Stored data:
══════════════════════════════
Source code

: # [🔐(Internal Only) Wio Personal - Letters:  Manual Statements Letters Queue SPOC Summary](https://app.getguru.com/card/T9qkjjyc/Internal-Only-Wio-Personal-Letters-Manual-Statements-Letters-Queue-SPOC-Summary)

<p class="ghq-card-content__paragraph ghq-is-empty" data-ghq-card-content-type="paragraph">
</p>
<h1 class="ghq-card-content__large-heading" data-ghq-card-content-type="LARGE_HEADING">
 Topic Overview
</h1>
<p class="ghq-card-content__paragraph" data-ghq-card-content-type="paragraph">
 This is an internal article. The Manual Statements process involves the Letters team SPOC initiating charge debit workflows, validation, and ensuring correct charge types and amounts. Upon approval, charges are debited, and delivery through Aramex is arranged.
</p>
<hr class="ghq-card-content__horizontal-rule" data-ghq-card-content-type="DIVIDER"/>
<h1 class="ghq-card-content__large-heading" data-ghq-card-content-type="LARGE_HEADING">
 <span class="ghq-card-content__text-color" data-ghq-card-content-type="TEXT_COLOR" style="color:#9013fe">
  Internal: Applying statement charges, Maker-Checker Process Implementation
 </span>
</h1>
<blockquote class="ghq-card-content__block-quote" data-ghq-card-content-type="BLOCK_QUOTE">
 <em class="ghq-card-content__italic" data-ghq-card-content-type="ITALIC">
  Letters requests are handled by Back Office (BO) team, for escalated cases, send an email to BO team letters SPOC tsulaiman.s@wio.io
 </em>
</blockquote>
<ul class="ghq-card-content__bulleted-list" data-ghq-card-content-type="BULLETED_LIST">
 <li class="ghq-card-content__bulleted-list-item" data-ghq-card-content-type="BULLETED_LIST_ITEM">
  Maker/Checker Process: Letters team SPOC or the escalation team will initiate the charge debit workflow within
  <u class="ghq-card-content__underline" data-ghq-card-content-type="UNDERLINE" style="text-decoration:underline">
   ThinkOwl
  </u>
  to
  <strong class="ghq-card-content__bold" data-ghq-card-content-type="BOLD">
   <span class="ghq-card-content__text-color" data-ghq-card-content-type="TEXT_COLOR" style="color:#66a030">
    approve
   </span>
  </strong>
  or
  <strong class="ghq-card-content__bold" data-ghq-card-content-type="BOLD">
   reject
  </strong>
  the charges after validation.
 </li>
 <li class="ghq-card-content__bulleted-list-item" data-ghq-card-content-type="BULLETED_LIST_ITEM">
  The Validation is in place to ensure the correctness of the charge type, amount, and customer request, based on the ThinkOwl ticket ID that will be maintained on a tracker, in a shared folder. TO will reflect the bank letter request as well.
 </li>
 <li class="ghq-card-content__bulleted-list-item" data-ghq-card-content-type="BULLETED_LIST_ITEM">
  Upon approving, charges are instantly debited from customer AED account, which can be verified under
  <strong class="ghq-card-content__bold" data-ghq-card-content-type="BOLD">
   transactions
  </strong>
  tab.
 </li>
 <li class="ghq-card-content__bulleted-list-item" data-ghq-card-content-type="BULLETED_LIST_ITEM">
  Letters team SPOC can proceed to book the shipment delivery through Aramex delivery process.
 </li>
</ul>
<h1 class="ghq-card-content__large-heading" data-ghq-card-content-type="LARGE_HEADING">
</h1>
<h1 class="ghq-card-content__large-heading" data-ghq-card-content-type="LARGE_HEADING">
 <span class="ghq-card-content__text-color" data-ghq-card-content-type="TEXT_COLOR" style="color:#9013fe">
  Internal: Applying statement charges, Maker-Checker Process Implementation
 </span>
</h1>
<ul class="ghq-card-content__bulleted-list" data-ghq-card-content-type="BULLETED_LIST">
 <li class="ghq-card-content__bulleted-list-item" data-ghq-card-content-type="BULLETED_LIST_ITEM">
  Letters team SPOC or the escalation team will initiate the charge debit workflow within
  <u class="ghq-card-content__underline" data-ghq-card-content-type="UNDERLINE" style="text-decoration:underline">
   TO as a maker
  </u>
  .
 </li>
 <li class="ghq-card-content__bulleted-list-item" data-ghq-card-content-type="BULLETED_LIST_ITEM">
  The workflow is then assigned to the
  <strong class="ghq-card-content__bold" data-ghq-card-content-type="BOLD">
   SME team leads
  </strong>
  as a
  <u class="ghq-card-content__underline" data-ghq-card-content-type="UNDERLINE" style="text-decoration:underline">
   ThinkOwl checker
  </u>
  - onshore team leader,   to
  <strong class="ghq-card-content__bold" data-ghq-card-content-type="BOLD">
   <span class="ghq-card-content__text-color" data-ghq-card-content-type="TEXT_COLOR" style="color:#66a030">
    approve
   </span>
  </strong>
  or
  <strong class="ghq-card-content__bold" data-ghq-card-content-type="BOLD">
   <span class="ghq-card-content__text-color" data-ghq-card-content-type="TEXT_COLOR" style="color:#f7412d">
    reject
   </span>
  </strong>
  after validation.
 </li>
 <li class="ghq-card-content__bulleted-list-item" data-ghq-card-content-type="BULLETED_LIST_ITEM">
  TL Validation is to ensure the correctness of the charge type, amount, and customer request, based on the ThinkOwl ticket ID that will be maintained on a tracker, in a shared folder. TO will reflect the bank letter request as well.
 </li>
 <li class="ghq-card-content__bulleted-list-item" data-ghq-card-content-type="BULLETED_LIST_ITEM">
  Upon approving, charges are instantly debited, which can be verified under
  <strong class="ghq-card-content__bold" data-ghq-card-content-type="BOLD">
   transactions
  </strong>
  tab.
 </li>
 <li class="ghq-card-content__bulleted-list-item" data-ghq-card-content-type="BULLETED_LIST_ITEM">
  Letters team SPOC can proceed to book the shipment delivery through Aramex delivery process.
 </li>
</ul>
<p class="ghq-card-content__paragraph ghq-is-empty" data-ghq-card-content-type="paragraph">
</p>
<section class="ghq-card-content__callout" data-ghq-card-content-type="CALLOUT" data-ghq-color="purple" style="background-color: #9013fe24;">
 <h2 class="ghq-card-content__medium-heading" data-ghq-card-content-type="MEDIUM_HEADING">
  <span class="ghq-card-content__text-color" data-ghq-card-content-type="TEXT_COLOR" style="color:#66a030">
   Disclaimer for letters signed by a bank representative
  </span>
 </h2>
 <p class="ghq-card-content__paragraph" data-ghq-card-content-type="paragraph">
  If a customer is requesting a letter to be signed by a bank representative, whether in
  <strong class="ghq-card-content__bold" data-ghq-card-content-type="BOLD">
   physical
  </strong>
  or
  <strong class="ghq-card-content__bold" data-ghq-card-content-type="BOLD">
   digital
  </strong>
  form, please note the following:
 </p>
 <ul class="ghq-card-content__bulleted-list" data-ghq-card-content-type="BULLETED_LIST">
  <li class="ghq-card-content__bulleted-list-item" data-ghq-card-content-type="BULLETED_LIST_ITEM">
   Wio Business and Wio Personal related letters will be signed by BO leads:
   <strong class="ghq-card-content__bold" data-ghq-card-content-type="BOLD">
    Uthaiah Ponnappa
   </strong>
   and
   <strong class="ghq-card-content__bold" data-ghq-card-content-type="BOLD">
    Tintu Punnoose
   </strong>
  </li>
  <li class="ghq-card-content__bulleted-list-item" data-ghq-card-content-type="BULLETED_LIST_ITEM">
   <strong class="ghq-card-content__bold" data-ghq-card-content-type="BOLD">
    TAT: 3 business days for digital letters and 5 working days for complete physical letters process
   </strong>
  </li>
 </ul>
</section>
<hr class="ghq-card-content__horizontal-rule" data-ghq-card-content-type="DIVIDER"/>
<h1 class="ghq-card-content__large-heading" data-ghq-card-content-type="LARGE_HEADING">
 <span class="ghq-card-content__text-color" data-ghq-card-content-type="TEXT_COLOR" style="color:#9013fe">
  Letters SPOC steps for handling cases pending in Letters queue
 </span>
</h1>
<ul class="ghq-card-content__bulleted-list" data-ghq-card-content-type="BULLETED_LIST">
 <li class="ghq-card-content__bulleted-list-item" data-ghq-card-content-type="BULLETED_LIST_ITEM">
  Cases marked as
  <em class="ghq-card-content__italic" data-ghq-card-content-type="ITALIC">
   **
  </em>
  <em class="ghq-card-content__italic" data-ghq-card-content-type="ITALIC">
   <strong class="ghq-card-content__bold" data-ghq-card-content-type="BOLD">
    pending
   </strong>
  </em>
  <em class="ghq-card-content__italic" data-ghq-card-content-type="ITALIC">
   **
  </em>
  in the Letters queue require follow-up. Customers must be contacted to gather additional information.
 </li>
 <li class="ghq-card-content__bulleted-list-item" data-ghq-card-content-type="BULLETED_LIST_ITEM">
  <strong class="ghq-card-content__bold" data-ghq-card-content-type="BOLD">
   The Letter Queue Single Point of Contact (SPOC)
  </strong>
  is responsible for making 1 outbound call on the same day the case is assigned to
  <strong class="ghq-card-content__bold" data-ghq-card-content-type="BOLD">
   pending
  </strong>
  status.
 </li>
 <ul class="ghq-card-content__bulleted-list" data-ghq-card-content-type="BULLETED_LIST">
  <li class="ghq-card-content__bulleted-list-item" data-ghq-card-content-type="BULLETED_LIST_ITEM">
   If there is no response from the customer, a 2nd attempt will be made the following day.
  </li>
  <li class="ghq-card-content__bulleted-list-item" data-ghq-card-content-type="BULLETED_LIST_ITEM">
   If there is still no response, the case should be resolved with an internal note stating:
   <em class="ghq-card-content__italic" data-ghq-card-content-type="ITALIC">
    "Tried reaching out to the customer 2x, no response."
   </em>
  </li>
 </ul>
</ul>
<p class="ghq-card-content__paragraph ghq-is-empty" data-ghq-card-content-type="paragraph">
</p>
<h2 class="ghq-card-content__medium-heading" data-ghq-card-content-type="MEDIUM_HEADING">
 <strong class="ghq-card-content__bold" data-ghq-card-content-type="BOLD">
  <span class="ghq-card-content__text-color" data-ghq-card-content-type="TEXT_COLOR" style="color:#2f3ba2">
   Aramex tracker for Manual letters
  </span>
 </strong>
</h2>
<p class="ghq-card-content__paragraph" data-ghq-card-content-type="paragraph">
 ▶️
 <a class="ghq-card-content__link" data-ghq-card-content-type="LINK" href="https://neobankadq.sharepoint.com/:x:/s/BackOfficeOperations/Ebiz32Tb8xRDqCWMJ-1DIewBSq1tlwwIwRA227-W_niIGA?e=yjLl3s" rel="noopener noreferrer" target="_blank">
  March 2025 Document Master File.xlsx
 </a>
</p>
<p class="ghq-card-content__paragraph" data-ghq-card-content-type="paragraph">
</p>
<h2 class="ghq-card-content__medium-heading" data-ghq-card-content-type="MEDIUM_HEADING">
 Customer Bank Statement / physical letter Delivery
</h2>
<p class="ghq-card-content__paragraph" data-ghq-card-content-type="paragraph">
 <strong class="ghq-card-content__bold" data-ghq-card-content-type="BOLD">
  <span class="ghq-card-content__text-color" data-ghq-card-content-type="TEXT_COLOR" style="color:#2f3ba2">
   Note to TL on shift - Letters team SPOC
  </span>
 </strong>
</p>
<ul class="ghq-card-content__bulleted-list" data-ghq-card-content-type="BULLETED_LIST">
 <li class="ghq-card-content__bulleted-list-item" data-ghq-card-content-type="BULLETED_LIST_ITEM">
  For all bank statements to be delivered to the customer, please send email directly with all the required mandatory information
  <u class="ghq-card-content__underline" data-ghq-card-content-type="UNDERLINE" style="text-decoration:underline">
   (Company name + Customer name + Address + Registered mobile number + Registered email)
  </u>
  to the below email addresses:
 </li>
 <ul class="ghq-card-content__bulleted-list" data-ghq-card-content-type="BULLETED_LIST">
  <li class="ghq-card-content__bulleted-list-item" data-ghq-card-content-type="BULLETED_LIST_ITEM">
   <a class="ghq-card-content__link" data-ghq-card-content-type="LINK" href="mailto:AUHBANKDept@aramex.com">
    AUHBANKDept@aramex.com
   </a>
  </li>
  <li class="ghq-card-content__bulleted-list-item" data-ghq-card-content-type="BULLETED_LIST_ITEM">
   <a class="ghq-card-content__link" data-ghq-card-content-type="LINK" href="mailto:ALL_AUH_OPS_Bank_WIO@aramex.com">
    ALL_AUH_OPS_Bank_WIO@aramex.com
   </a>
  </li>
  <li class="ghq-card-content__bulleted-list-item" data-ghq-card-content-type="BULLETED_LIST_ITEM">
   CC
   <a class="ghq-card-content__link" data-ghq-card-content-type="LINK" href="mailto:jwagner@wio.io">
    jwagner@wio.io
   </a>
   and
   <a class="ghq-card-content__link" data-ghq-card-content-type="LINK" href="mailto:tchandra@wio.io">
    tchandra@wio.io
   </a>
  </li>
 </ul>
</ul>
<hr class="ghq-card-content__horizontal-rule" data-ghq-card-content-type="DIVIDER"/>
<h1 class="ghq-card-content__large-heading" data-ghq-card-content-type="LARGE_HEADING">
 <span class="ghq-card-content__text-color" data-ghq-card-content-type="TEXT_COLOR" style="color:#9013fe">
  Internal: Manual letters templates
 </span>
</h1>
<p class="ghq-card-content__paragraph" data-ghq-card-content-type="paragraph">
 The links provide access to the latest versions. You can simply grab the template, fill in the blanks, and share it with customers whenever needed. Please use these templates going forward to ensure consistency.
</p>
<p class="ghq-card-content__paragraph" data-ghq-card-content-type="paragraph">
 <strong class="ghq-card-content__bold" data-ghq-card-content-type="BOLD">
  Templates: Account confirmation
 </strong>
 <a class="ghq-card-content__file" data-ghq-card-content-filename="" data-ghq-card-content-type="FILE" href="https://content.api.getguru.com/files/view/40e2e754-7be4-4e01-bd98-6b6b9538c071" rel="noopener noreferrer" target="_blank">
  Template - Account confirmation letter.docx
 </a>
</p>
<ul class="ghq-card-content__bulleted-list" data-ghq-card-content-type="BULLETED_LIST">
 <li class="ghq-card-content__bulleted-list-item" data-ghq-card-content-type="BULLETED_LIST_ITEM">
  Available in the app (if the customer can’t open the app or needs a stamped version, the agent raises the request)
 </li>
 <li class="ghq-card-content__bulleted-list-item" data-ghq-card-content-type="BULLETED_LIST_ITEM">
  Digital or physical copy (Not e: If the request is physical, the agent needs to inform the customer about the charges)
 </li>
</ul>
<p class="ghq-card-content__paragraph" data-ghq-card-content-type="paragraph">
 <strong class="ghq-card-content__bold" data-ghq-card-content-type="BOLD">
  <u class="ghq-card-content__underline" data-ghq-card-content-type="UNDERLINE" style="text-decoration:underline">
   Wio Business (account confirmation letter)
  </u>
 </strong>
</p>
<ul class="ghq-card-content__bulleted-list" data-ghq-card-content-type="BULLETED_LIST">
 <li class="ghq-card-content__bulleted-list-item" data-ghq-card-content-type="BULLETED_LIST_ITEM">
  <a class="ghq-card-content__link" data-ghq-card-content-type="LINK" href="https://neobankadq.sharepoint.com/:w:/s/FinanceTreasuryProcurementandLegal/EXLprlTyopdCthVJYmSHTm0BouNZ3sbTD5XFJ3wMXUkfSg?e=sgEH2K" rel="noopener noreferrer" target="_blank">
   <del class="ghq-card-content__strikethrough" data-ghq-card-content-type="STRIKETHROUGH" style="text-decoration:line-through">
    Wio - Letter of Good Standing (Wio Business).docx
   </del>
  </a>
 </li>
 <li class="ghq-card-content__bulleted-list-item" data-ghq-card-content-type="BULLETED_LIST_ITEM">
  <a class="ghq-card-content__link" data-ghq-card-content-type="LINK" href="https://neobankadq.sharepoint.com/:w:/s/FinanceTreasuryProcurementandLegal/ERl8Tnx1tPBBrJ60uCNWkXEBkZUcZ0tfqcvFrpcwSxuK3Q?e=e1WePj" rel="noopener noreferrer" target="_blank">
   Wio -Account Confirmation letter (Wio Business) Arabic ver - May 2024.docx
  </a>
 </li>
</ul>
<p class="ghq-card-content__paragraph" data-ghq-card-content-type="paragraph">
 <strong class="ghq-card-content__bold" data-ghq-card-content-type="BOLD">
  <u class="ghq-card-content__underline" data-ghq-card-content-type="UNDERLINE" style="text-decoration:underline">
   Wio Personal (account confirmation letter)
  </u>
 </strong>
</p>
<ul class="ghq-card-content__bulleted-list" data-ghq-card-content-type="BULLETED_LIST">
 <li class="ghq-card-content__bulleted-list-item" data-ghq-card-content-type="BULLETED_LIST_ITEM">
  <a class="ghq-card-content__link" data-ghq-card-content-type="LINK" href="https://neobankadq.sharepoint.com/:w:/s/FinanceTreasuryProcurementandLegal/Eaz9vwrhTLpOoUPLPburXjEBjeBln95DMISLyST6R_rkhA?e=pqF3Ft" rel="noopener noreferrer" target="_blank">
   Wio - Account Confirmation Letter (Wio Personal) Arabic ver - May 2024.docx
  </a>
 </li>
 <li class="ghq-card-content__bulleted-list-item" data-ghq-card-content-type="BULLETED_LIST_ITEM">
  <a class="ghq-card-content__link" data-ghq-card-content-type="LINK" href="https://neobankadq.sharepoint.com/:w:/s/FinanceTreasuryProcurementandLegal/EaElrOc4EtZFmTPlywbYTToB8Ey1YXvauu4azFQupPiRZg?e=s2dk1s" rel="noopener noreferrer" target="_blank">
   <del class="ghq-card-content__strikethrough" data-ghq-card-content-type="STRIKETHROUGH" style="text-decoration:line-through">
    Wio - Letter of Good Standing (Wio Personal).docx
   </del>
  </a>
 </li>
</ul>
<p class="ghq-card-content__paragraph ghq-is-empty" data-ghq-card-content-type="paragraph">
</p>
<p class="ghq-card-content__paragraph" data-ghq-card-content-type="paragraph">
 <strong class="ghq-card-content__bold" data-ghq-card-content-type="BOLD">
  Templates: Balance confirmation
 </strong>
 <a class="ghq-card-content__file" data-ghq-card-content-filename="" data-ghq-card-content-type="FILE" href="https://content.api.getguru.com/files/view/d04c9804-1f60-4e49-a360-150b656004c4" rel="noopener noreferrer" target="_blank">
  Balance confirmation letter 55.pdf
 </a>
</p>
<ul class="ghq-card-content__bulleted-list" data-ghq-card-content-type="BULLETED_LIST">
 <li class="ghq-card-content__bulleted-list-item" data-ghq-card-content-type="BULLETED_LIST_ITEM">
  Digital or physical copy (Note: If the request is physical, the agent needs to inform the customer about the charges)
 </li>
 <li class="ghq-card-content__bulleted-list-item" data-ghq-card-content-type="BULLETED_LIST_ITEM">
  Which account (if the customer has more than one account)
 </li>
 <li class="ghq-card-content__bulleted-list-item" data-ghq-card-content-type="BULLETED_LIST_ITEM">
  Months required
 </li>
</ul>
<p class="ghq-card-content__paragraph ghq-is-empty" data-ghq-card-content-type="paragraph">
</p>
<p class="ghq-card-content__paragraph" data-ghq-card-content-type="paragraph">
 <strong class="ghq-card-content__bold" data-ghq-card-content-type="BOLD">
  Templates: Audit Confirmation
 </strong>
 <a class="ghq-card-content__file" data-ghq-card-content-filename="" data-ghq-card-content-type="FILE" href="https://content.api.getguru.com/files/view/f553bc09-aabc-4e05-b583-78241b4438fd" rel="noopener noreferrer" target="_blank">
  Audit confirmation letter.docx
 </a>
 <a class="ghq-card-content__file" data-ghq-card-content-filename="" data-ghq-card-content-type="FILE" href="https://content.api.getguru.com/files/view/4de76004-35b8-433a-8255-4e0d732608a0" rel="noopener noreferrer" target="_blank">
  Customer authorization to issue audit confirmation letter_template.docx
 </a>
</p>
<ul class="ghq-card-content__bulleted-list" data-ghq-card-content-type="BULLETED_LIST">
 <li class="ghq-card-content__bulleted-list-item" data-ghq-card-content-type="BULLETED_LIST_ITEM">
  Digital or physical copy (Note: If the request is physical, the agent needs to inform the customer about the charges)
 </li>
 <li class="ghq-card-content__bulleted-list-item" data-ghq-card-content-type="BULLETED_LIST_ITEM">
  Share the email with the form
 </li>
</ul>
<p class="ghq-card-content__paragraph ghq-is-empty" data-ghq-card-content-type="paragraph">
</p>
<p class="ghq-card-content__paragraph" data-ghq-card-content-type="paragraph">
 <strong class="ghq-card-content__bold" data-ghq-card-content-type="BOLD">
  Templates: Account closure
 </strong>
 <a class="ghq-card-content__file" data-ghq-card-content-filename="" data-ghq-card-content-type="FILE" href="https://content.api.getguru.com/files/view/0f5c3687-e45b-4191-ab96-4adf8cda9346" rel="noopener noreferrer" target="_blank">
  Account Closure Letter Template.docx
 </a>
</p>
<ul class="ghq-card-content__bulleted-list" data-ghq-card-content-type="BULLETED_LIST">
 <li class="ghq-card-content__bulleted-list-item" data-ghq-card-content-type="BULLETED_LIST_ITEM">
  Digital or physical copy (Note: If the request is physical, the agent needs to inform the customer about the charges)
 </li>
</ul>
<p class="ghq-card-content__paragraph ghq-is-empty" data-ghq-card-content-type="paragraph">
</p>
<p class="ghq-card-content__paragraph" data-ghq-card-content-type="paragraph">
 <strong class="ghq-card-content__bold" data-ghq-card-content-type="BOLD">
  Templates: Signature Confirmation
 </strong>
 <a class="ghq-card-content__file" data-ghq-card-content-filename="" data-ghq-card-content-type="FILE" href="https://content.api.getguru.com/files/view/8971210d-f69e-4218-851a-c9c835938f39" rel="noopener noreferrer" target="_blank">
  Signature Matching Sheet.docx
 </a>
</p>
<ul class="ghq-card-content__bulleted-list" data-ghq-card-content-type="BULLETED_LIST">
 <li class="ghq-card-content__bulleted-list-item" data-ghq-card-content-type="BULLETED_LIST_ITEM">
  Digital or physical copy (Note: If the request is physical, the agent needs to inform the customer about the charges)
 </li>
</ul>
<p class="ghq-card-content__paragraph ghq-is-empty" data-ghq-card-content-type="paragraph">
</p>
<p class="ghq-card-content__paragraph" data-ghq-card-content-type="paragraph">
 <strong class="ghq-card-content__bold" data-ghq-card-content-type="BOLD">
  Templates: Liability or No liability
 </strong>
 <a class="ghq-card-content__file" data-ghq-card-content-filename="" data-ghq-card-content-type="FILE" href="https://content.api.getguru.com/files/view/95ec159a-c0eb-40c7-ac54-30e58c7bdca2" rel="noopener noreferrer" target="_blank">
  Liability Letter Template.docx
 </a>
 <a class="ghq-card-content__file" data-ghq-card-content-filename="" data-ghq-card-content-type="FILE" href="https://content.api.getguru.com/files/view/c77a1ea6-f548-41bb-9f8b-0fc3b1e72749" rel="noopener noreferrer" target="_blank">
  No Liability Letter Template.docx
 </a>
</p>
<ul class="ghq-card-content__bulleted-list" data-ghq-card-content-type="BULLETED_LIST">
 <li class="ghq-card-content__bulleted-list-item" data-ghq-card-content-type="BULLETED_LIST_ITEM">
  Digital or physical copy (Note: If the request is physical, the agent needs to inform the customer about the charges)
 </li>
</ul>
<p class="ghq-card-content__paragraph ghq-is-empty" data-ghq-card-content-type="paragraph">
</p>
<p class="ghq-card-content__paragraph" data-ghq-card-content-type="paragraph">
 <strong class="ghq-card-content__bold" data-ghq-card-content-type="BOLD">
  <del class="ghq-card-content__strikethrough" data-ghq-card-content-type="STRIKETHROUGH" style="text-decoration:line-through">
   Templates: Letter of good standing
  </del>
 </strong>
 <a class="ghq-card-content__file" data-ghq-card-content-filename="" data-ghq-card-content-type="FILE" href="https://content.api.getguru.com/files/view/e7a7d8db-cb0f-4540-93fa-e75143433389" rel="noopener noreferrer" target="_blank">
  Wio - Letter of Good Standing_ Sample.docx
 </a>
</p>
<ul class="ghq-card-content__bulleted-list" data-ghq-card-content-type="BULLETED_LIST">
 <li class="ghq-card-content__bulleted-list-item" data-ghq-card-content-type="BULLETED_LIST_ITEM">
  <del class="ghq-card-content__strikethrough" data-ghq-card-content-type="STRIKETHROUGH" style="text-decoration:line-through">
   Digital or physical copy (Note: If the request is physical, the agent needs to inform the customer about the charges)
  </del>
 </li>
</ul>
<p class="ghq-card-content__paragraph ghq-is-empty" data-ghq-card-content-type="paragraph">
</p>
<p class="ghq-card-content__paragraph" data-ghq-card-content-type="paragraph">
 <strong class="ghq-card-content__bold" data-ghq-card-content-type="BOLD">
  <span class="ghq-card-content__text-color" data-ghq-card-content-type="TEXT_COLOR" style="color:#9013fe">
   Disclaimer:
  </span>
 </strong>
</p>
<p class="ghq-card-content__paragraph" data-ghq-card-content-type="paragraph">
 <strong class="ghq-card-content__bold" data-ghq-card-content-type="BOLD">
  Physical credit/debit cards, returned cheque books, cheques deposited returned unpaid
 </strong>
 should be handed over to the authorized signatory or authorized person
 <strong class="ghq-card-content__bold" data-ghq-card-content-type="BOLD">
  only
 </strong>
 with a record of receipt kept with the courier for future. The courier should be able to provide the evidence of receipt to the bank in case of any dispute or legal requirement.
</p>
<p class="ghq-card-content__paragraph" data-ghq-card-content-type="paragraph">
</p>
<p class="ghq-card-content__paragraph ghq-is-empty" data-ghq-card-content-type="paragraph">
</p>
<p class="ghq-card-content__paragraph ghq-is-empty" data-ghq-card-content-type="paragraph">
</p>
══════════════════════════════
Instructions for the task: Reproduce the items word for word, from the first line through the line that contains "# [🔐(Internal Only)", including both ends.

Problem solution:
Source code

: # [🔐(Internal Only) Wio Personal - Letters:  Manual Statements Letters Queue SPOC Summary](https://app.getguru.com/card/T9qkjjyc/Internal-Only-Wio-Personal-Letters-Manual-Statements-Letters-Queue-SPOC-Summary)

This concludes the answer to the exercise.